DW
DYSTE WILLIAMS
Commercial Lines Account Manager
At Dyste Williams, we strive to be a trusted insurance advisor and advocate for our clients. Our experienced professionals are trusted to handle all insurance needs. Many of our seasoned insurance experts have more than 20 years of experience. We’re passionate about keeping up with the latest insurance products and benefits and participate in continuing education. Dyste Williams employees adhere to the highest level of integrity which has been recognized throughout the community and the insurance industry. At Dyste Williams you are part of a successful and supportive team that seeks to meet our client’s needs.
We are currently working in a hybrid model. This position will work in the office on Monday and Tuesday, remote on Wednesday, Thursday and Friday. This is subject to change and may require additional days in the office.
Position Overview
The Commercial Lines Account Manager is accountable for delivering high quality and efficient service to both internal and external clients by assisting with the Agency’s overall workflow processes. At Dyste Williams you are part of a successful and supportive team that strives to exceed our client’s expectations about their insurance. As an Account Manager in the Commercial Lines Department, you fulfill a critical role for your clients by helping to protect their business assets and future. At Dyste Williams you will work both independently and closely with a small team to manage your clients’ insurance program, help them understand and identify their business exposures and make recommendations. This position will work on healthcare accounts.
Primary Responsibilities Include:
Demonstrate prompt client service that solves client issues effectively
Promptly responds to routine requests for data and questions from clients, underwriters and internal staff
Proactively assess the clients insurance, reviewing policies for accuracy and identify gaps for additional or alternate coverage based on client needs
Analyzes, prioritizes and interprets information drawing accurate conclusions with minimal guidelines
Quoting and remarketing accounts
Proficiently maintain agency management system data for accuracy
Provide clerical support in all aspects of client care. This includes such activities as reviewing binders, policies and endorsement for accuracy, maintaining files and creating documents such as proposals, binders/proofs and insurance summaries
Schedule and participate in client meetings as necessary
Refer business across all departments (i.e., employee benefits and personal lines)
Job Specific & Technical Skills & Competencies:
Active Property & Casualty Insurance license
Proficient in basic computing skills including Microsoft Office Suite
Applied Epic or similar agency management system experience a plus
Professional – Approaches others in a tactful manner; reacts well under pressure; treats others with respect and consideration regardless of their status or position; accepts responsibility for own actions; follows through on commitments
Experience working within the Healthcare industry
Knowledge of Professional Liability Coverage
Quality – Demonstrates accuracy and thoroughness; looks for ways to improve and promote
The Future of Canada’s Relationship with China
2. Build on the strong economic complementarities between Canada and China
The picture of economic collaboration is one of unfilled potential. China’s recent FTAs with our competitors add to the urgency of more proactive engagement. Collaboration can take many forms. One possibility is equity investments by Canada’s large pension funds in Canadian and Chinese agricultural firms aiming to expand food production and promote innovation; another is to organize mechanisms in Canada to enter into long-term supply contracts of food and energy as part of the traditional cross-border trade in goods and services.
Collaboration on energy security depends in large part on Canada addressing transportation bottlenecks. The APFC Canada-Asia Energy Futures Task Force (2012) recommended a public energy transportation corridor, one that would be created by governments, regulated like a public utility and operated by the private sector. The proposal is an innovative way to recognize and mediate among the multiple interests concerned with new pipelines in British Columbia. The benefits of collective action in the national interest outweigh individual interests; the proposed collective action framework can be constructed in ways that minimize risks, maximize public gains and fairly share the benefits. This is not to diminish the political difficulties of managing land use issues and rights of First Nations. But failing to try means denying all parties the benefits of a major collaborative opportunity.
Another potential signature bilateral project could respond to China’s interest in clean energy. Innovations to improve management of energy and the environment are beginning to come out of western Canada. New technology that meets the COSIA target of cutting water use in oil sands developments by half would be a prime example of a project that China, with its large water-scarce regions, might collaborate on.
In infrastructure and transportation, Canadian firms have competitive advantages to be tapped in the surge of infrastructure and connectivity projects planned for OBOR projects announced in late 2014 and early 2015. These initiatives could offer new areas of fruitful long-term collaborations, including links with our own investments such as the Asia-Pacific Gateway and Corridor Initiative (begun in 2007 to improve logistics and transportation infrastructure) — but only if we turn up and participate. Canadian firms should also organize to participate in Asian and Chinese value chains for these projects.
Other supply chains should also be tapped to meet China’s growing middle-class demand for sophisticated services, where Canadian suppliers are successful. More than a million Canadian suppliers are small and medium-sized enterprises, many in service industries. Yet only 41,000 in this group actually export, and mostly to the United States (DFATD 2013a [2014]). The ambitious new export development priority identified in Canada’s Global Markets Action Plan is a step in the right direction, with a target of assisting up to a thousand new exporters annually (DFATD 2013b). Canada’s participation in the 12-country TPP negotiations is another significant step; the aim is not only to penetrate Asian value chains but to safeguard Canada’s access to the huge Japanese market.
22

● ● ●

Directions for this task:
Reproduce, exactly as they stand in the data above, the lines from the one that holds "Experience working within" to the one that holds "Collaboration on energy", inclusive.

Written response:
Experience working within the Healthcare industry
Knowledge of Professional Liability Coverage
Quality – Demonstrates accuracy and thoroughness; looks for ways to improve and promote
The Future of Canada’s Relationship with China
2. Build on the strong economic complementarities between Canada and China
The picture of economic collaboration is one of unfilled potential. China’s recent FTAs with our competitors add to the urgency of more proactive engagement. Collaboration can take many forms. One possibility is equity investments by Canada’s large pension funds in Canadian and Chinese agricultural firms aiming to expand food production and promote innovation; another is to organize mechanisms in Canada to enter into long-term supply contracts of food and energy as part of the traditional cross-border trade in goods and services.
Collaboration on energy security depends in large part on Canada addressing transportation bottlenecks. The APFC Canada-Asia Energy Futures Task Force (2012) recommended a public energy transportation corridor, one that would be created by governments, regulated like a public utility and operated by the private sector. The proposal is an innovative way to recognize and mediate among the multiple interests concerned with new pipelines in British Columbia. The benefits of collective action in the national interest outweigh individual interests; the proposed collective action framework can be constructed in ways that minimize risks, maximize public gains and fairly share the benefits. This is not to diminish the political difficulties of managing land use issues and rights of First Nations. But failing to try means denying all parties the benefits of a major collaborative opportunity.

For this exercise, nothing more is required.